The problem: In the records below, copy out the lines from the one with "genus: Metrosideros" through the one with "common name: Constricted sonia moth", both included, without changing anything.

(Dataset records)
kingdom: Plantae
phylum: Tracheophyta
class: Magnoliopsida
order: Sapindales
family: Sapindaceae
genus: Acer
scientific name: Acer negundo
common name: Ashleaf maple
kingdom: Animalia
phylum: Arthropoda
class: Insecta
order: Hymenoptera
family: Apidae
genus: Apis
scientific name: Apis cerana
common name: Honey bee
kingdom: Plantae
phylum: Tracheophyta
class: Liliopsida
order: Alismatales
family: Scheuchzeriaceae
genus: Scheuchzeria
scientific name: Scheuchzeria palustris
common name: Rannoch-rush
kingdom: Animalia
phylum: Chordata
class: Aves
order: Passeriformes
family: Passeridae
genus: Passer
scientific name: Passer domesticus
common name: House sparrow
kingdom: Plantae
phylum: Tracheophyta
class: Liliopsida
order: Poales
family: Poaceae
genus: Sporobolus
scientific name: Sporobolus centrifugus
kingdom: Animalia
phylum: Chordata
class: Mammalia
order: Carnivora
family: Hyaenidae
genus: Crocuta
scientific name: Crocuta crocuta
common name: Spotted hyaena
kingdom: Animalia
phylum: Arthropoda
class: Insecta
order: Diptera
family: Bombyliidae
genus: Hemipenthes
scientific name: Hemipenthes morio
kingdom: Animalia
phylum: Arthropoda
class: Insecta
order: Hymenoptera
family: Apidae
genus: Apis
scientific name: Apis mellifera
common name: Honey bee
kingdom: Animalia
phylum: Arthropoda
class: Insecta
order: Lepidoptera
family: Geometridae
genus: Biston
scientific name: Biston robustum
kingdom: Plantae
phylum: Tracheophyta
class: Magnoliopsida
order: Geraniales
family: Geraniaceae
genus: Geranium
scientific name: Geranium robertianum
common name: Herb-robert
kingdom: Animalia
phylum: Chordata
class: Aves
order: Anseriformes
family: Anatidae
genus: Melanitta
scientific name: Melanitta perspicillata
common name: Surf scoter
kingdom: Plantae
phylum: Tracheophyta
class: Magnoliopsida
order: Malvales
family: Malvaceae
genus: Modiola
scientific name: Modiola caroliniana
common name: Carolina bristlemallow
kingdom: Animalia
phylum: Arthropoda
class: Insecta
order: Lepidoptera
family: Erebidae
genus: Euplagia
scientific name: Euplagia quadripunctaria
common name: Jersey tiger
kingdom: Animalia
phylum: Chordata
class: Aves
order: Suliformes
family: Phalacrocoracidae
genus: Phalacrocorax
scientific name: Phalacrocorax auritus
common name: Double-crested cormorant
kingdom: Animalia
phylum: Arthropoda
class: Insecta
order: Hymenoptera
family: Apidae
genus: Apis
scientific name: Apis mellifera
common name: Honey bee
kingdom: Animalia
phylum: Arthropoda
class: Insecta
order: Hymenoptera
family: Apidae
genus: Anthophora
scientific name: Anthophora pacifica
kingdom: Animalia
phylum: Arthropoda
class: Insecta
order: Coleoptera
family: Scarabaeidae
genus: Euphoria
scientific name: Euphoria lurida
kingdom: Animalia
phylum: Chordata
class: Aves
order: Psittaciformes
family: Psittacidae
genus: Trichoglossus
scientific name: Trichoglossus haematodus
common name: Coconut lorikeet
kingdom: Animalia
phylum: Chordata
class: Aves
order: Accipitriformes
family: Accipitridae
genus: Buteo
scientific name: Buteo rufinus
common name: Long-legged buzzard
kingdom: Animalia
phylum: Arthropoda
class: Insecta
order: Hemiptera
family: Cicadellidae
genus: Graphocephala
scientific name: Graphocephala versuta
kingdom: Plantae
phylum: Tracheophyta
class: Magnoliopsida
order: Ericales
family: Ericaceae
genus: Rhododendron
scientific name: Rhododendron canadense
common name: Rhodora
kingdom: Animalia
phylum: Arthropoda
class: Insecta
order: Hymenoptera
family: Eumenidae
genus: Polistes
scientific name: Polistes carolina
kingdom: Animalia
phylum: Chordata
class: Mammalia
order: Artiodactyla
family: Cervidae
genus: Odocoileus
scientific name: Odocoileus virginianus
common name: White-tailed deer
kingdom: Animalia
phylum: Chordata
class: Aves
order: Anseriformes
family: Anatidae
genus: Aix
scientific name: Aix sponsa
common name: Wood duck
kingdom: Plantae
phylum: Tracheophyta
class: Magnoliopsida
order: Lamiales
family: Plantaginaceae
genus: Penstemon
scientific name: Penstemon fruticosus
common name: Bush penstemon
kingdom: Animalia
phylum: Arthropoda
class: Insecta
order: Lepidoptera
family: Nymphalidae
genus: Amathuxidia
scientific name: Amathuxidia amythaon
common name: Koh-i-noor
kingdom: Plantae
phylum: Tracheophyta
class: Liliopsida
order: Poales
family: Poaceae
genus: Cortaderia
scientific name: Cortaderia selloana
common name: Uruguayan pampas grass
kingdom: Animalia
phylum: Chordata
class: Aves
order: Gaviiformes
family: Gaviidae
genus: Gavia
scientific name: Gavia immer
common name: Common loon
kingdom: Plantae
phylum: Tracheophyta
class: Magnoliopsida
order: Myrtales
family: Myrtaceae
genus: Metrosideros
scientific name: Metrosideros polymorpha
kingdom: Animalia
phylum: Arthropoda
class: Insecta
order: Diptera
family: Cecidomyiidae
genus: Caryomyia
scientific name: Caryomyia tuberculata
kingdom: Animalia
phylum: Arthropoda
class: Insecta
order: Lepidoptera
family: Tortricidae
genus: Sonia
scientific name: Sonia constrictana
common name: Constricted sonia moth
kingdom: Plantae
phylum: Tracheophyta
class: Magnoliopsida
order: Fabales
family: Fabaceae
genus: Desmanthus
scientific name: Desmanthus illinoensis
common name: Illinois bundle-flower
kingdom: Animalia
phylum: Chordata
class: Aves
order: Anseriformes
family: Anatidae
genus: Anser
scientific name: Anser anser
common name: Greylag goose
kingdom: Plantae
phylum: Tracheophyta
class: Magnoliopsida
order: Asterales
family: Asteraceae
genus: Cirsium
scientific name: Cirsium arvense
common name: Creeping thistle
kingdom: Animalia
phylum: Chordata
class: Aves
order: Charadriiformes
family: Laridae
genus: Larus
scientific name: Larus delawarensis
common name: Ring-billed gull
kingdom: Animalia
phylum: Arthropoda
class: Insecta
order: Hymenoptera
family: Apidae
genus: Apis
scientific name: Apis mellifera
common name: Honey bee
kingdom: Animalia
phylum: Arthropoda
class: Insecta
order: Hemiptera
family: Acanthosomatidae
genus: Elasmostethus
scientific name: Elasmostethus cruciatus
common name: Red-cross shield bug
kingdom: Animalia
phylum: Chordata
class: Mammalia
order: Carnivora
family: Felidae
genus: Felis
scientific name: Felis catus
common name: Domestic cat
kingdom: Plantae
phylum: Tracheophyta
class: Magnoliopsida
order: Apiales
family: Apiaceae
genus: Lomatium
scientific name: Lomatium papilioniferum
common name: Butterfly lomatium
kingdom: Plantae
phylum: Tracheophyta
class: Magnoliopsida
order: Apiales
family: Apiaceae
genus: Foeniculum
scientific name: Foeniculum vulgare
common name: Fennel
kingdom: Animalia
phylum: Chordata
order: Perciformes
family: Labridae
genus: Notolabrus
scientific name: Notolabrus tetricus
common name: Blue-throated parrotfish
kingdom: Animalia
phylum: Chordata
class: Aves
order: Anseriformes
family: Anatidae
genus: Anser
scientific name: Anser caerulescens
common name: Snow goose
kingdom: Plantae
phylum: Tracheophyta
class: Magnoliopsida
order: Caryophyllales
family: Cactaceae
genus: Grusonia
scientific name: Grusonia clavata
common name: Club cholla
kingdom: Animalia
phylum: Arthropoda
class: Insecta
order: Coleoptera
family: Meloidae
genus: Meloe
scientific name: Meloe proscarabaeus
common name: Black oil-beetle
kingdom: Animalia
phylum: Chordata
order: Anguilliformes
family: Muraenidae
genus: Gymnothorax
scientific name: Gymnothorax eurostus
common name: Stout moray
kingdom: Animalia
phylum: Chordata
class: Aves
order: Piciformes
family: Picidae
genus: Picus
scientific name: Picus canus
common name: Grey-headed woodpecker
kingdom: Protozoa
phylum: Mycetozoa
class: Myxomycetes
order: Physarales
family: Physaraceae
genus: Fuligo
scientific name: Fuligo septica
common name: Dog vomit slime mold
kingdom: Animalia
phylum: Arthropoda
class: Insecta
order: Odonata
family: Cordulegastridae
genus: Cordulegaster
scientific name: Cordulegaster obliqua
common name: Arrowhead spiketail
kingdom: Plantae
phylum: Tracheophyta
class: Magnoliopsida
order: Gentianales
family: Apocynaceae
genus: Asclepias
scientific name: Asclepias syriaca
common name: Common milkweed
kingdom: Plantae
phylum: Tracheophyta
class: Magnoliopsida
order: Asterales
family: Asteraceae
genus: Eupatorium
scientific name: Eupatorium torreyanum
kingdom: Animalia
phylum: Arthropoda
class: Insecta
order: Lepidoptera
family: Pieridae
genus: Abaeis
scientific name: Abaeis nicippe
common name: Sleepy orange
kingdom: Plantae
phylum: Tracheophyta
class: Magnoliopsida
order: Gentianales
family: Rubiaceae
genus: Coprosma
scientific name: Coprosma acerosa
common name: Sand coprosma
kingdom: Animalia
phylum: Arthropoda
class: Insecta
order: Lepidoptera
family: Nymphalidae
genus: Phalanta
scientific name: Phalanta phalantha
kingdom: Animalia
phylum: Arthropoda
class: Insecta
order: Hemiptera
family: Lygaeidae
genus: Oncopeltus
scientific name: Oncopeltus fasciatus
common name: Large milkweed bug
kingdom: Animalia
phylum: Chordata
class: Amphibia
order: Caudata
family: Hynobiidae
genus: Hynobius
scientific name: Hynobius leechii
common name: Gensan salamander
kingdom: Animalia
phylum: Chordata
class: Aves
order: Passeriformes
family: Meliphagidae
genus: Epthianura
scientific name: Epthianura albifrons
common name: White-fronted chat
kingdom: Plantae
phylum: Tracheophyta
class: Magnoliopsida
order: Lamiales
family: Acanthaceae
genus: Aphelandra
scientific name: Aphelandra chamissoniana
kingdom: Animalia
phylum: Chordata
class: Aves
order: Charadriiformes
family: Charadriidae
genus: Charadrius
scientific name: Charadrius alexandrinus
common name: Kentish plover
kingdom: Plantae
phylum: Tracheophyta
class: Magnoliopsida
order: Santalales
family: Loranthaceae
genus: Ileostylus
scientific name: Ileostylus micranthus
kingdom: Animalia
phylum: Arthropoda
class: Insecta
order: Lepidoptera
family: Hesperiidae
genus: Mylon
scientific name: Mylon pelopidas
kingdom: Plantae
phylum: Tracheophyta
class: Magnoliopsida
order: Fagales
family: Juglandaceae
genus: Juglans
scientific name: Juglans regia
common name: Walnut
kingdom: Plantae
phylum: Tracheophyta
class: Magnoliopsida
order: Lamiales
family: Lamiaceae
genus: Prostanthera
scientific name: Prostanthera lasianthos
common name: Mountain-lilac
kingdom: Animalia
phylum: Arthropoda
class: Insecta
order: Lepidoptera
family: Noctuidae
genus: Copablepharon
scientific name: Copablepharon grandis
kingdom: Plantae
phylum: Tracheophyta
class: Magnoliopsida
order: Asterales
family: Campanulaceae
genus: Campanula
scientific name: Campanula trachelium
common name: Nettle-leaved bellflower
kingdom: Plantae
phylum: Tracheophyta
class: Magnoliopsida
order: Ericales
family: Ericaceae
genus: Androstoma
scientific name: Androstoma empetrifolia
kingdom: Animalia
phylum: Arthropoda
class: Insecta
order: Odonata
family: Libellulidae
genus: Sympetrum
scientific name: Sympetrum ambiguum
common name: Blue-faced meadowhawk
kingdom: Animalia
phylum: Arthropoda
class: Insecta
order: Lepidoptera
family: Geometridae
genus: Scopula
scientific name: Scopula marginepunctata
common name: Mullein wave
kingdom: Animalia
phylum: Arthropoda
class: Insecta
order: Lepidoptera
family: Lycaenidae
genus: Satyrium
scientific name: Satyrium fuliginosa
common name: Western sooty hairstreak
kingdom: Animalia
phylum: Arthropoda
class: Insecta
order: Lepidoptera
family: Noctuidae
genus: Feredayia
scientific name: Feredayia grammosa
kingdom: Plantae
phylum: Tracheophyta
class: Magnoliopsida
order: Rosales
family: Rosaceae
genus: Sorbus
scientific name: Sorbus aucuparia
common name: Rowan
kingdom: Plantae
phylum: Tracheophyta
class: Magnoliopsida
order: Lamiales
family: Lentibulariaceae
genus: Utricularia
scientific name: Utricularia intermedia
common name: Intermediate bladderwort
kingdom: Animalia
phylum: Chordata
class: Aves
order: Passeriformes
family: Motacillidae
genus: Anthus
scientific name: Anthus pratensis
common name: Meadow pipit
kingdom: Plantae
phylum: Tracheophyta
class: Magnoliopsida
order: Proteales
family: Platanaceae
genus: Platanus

Reply:
genus: Metrosideros
scientific name: Metrosideros polymorpha
kingdom: Animalia
phylum: Arthropoda
class: Insecta
order: Diptera
family: Cecidomyiidae
genus: Caryomyia
scientific name: Caryomyia tuberculata
kingdom: Animalia
phylum: Arthropoda
class: Insecta
order: Lepidoptera
family: Tortricidae
genus: Sonia
scientific name: Sonia constrictana
common name: Constricted sonia moth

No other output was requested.